Stated exercise
Swap "Rendered" for "Displayed" in every item and write all the lines out again with nothing else altered. Leave the pictures out of your answer.

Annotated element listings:
####
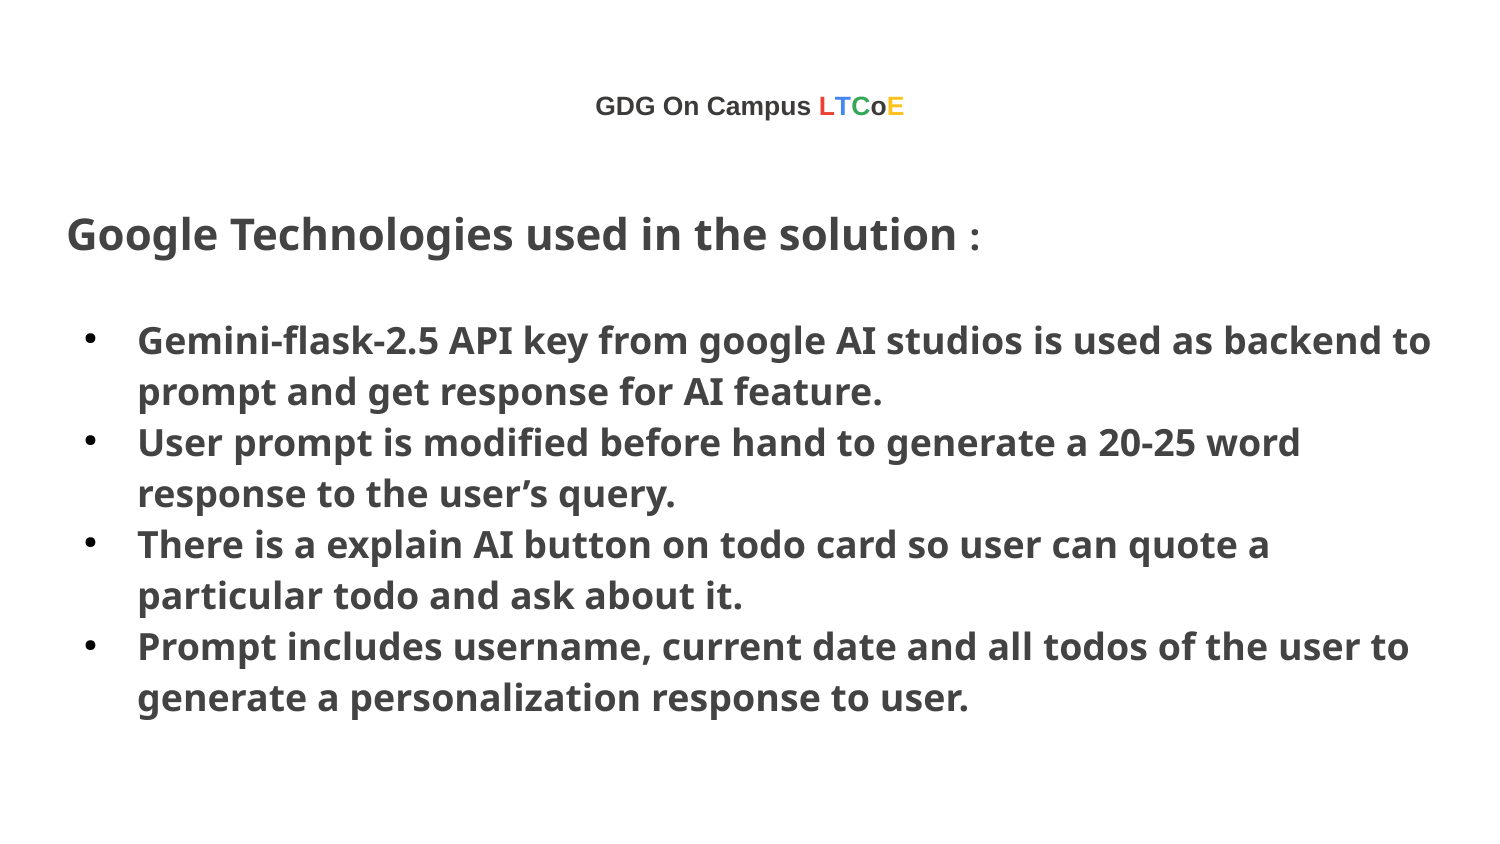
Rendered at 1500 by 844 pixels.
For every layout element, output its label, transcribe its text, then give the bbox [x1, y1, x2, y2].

list Google Technologies used in the solution : Gemini-flask-2.5 API key from google AI studios is used as backend to prompt and get response for AI feature. User prompt is modified before hand to generate a 20-25 word response to the user’s query. There is a explain AI button on todo card so user can quote a particular todo and ask about it. Prompt includes username, current date and all todos of the user to generate a personalization response to user. [51, 189, 1449, 750]
title GDG On Campus LTCoE [51, 72, 1449, 167]
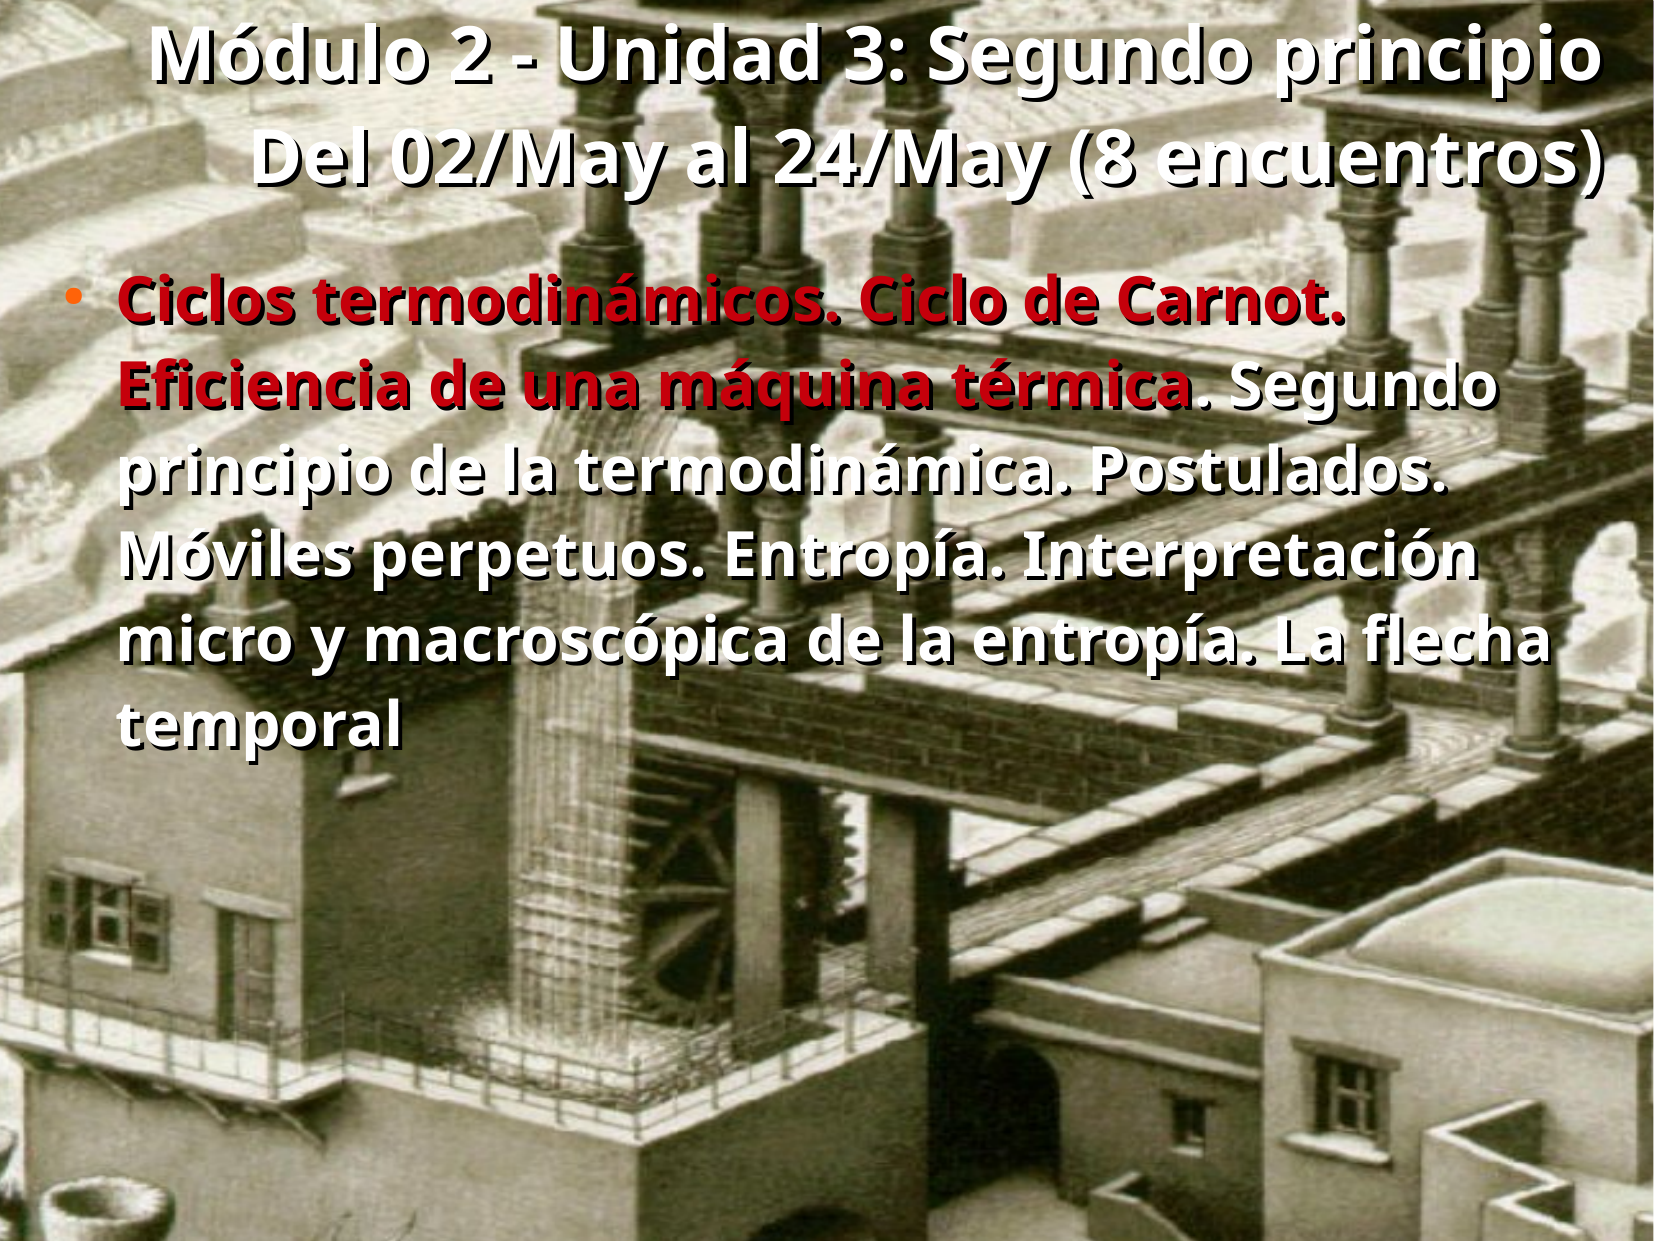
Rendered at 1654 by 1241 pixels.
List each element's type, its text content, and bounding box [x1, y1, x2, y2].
####
Exercise result
Displayed at 1500 by 844 pixels.
For every layout element, output its label, transcribe its text, then give the bbox [x1, y1, x2, y2].

list Google Technologies used in the solution : Gemini-flask-2.5 API key from google AI studios is used as backend to prompt and get response for AI feature. User prompt is modified before hand to generate a 20-25 word response to the user’s query. There is a explain AI button on todo card so user can quote a particular todo and ask about it. Prompt includes username, current date and all todos of the user to generate a personalization response to user. [51, 189, 1449, 750]
title GDG On Campus LTCoE [51, 72, 1449, 167]
Displayed at 1654 by 1241 pixels.
List each element's type, its text content, and bounding box [x1, y1, x2, y2].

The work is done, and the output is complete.